The main questions are:

Rather than developing new information streams specifically for combination, we decided to experiment with combining speech representations that we were already using.  We had four of these, each sufficiently distinct to be promising candidates for combination.  Two of the feature streams (called Perceptual Linear Prediction and Modulation-filtered SpectroGram) were already being used by several project partners.  The remaining two were contributed by our colleague Hynek Hermansky and his students at the Oregon Graduate Institute, and were based on looking at the signal over long time windows of up to 1 second.

Combining information is an interesting and complex theoretical problem.  Our approach is as follows: Initially, the probability of each speech sound is calculated based on each information stream in isolation, then the overall probability is obtained by multiplying all the component probabilities together.  (This makes an implicit approximation that the information streams are conditionally independent).

By training a second statistical model on the output of this first combination stage, we obtained the final speech probabilities to pass to the standard Hidden Markov Model recogniser.  We might have expected that all the useful information would have been extracted in the first stage of probability estimation, but our results show that this second stage of modelling gives us very considerable improvements.

Multi-stream wins the Distributed Speech Recognition evaluation

A speech recognition system using this approach was submitted to the European Telecommunications Standards Institute's Aurora evaluation, which is trying to find the best speech representation for use in distributed speech recognition - i.e. where part of the recognition processing occurs in a mobile telephone handset, and the intermediate results are transmitted to a remote server.  The evaluation involved recognising continuously-spoken digits in a range of noisy backgrounds, and the participants were major telecommunications research laboratories operating in Europe.  Our system, which was submitted in collaboration with Qualcomm, eliminated 60% of the misrecognised words made by the standard reference system.  This was by far the best system - the next best performance was 42%, and the remaining participants reduced errors by less than 30%.  All the other systems were based on a single information stream and a single stage of statistical modelling; the dramatic success of our submission indicates the improved robustness possible for speech recognisers employing multistream techniques.
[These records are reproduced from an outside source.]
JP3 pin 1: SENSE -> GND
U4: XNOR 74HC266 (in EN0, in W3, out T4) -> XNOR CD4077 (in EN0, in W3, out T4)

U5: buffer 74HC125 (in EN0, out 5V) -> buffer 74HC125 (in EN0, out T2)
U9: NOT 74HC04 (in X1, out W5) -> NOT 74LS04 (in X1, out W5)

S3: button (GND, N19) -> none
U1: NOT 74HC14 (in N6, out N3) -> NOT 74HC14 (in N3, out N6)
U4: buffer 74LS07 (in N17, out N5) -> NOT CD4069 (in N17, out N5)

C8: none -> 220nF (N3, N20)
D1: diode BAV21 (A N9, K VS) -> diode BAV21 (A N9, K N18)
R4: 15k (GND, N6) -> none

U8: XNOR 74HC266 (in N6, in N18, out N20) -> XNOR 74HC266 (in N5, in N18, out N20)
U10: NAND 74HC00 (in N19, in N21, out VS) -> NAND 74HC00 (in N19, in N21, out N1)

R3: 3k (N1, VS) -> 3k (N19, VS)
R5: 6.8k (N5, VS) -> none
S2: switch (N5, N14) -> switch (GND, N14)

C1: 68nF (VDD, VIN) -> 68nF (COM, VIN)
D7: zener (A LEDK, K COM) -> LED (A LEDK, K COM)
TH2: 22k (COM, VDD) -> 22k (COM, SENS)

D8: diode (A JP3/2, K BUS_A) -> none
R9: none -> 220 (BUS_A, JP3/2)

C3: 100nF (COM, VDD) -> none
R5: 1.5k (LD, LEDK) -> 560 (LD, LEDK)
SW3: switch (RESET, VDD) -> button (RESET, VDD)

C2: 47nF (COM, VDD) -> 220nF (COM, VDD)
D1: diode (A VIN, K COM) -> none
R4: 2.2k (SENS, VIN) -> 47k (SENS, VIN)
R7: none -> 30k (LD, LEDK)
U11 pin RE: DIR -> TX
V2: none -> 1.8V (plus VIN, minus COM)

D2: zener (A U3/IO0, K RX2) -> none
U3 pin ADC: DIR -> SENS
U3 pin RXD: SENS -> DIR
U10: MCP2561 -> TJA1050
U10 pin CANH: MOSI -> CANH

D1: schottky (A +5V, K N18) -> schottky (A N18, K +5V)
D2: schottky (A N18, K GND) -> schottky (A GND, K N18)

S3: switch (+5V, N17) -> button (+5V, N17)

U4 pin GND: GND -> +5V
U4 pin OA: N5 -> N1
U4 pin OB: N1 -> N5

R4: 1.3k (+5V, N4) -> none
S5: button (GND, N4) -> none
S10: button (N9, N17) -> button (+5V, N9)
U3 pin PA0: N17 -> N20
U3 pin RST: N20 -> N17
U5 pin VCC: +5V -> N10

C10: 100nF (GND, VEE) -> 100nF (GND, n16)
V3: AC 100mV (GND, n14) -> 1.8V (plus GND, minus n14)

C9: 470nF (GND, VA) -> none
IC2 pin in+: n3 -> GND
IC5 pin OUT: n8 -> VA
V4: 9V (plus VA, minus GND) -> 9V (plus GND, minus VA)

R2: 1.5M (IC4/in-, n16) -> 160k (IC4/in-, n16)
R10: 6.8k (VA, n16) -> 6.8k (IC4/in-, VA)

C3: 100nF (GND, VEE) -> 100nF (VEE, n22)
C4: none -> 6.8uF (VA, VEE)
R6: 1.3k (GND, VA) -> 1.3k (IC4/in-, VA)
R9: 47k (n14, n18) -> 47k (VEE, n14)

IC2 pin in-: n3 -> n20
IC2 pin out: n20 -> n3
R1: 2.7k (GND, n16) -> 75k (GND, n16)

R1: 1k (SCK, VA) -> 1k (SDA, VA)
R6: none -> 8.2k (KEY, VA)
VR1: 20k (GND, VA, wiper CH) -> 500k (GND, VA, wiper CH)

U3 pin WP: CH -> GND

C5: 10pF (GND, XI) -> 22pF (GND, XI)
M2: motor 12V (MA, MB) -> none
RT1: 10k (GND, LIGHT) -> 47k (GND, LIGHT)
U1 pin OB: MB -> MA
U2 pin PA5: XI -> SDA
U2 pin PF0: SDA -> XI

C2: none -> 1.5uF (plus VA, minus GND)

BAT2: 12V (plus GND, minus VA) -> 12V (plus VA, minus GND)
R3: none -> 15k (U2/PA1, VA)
Detailed technical information about these experiments can be found in the multistream results page.

CASA labelling (Grenoble + IDIAP)

The aim of the "labelling" principle is to inform the recognition level about the SNR existing in the peripheral time-frequency representation. The first solution (CASA front-end) is rather classical whereas this second CASA approach was promoted after work on missing data and multistream recognition, which propose to adapt the recognition level. We propose a generic method based on mapping of the relationship existing between the hidden SNR and an observable value O, which is extracted from the signal (harmonicity [2], localisation [5]). This could be generalised to any parameter of the signal varying with the SNR, and this could be a "non CASA" index; e.g., the entropy of the posteriors. Then, we evaluate the probability P(SNR>T|O) to reach a SNR threshold T. This is a probability "clean enough" which can be computed locally in the time-frequency plane. The CASA labelling, given to a multistream recogniser, is related to the SNR, but it is not a SNR estimate. In this framework, the link between partial recognition and multistream recognition, as well as the detection step are well formalised since this probability is used to compute an average weighting of the posteriors produced by the full set of partial recognisers (this corresponds to the so-called "full combination" method).